Children from a slum in India queue to get free food after the government eased a nationwide lockdown on Covid-19 in New Delhi on June 15, 2020.

Prakash Singh | AFP | Getty Images

Around 75 million people in India fell into poverty last year as a result of the pandemic-triggered economic recession, compared to what would have been without the outbreak, an analysis by the Pew Research Center found Thursday.

That number for India represents nearly 60% of the global poverty increase in 2020, the analysis found. It defined the poor as people who live on $ 2 or less a day.

India has experienced one of the largest Covid-19 outbreaks in the world. As of Friday, the country had reported a total of 11.51 million infections – just behind the US and Brazil – and over 159,300 deaths, according to Johns Hopkins University.

The International Monetary Fund forecast that the Indian economy will shrink 8% in the fiscal year ending this month before growing 11.5% in the next fiscal year from April.

The rise in poverty in India “is leading to multi-year progress on this front,” wrote Rakesh Kochhar, lead researcher at the Pew Research Center, in a report.

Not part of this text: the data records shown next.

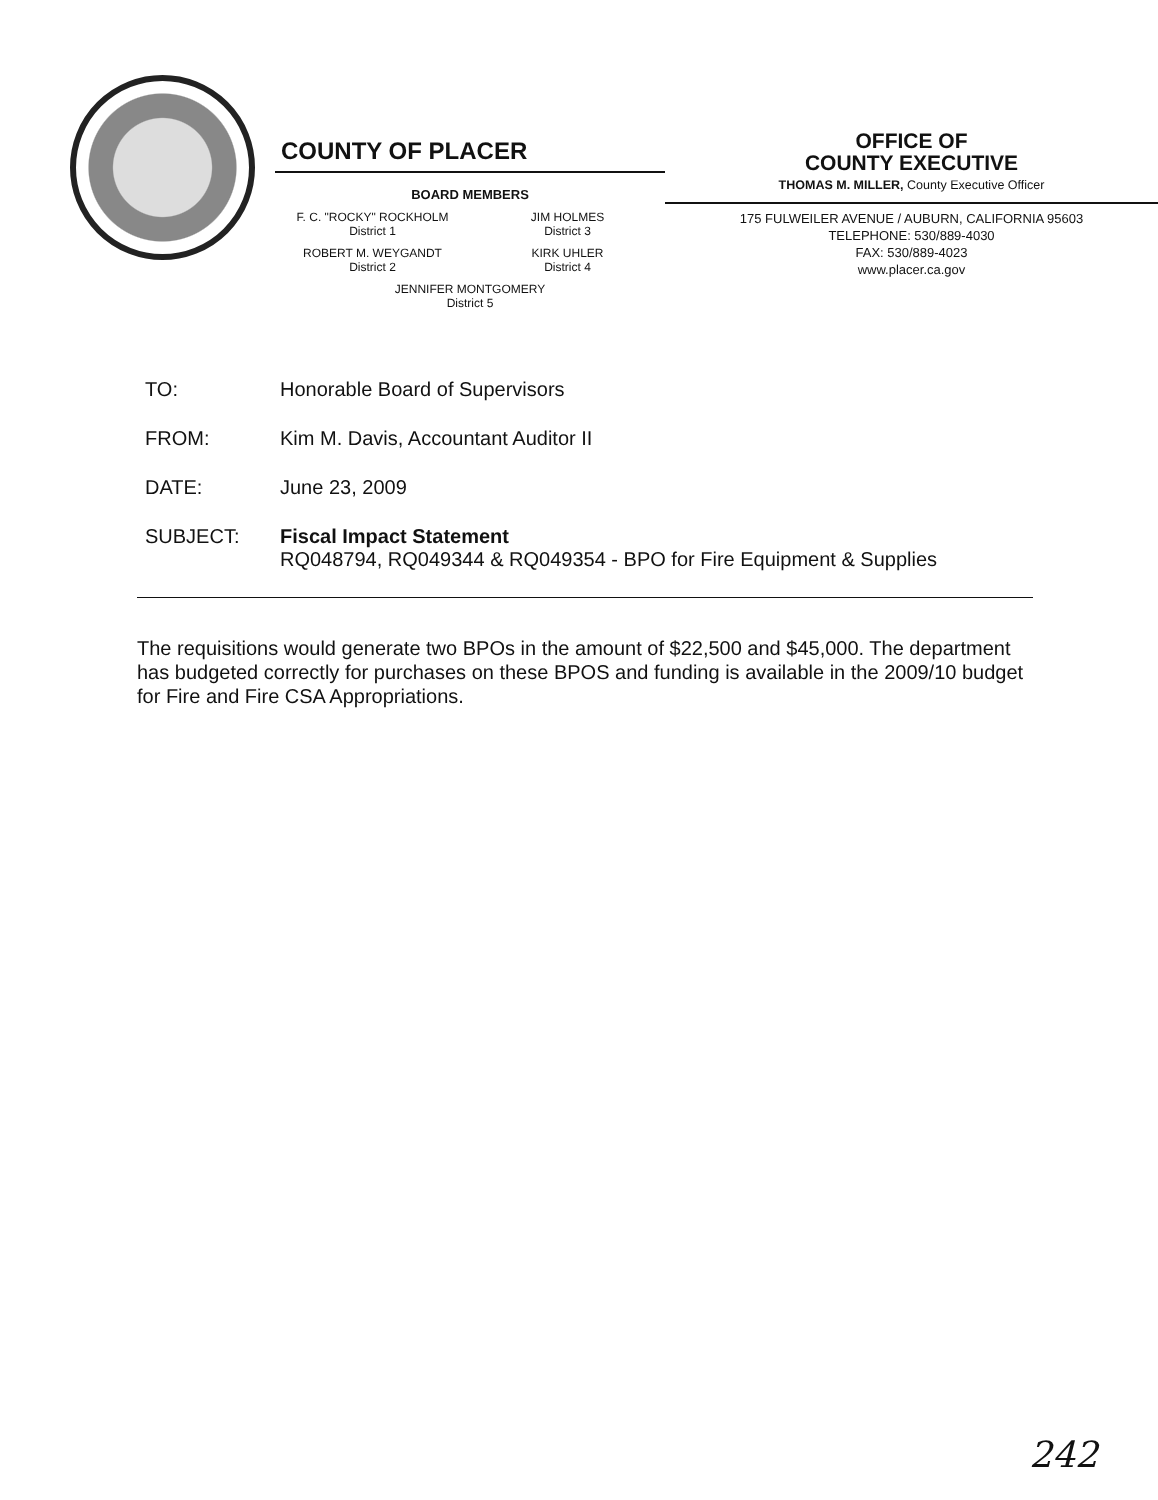COUNTY OF PLACER
BOARD MEMBERS
F. C. "ROCKY" ROCKHOLM
District 1
JIM HOLMES
District 3
ROBERT M. WEYGANDT
District 2
KIRK UHLER
District 4
JENNIFER MONTGOMERY
District 5
OFFICE OF
COUNTY EXECUTIVE
THOMAS M. MILLER, County Executive Officer
175 FULWEILER AVENUE / AUBURN, CALIFORNIA 95603
TELEPHONE: 530/889-4030
FAX: 530/889-4023
www.placer.ca.gov
TO: Honorable Board of Supervisors
FROM: Kim M. Davis, Accountant Auditor II
DATE: June 23, 2009
SUBJECT: Fiscal Impact Statement
RQ048794, RQ049344 & RQ049354 - BPO for Fire Equipment & Supplies
The requisitions would generate two BPOs in the amount of $22,500 and $45,000. The department has budgeted correctly for purchases on these BPOS and funding is available in the 2009/10 budget for Fire and Fire CSA Appropriations.
242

From 2011 to 2019, the number of poor people in India fell from 340 million to 78 million, he said in the report. Without the pandemic, this number would have fallen further to 59 million last year, but according to the analysis, it is expected to rise to 134 million.

Growth in the country’s middle class has also been hampered. The middle income, defined as $ 10.01 to $ 20 per day, grew in India from $ 29 million to $ 87 million between 2011 and 2019 – and is expected to drop to $ 66 million in 2020 due to the Covid recession, said Kochhar.

Smaller impact in China

Like India, China has a large population of around 1.4 billion people. However, according to the Pew Research Center, the poverty impact of the pandemic in China was much smaller.

China’s economy grew 2.3% last year and is expected to grow 8.1% this year, according to the latest IMF forecast. It was the only major economy to grow in 2020 – and that helped keep poverty “practically unchanged,” Kochhar said.

The analysis on India and China accompanied the Pew Research Center report on how the Covid-19 outbreak affected income levels around the world.

Globally, another 131 million people became poor due to the global recession last year, compared to what it would have been if the pandemic hadn’t happened, the research firm said.

“Given that India and China, each with around 1.4 billion people, make up more than a third of the world’s population, the course of the pandemic in these two countries – and how each recovers – will have a significant impact on changes in distribution of income on a global scale, “it said.